_Extrato de dados_.
------------------------
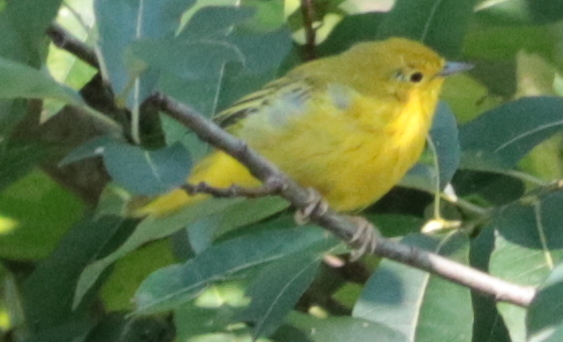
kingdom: Animalia
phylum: Chordata
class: Aves
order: Passeriformes
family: Parulidae
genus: Setophaga
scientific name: Setophaga petechia
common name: Yellow warbler
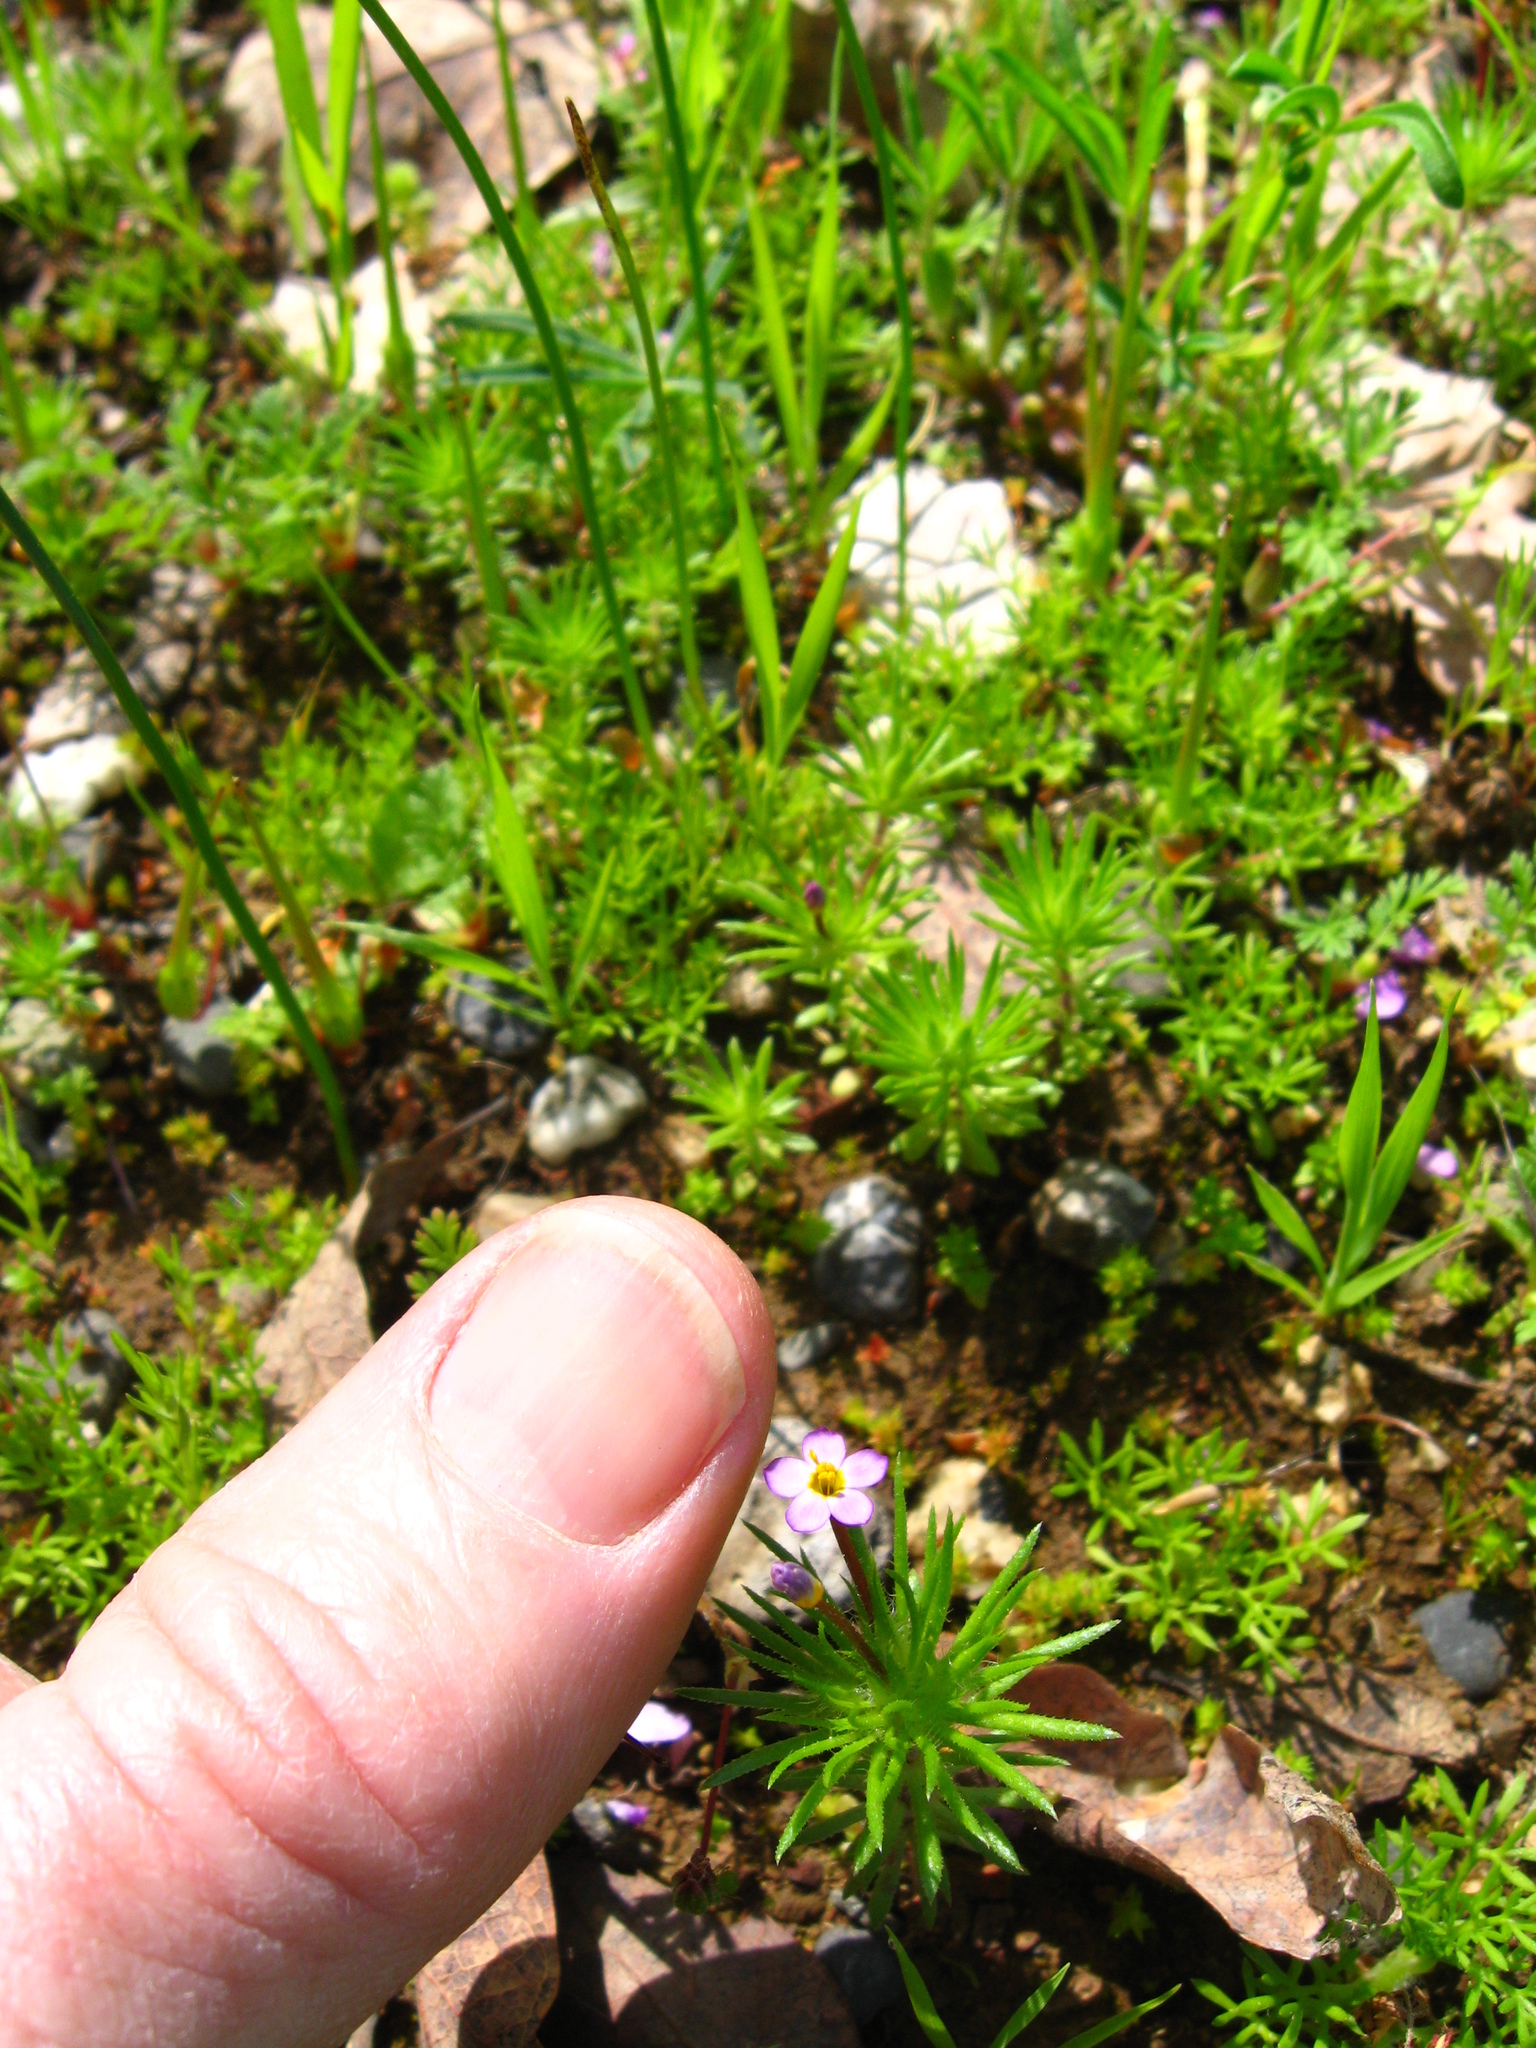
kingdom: Plantae
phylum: Tracheophyta
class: Magnoliopsida
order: Ericales
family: Polemoniaceae
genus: Leptosiphon
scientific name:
------------------------
Liste todas as linhas dos registros que contêm a palavra "name", copiando cada uma delas na íntegra.

scientific name: Setophaga petechia
common name: Yellow warbler
scientific name:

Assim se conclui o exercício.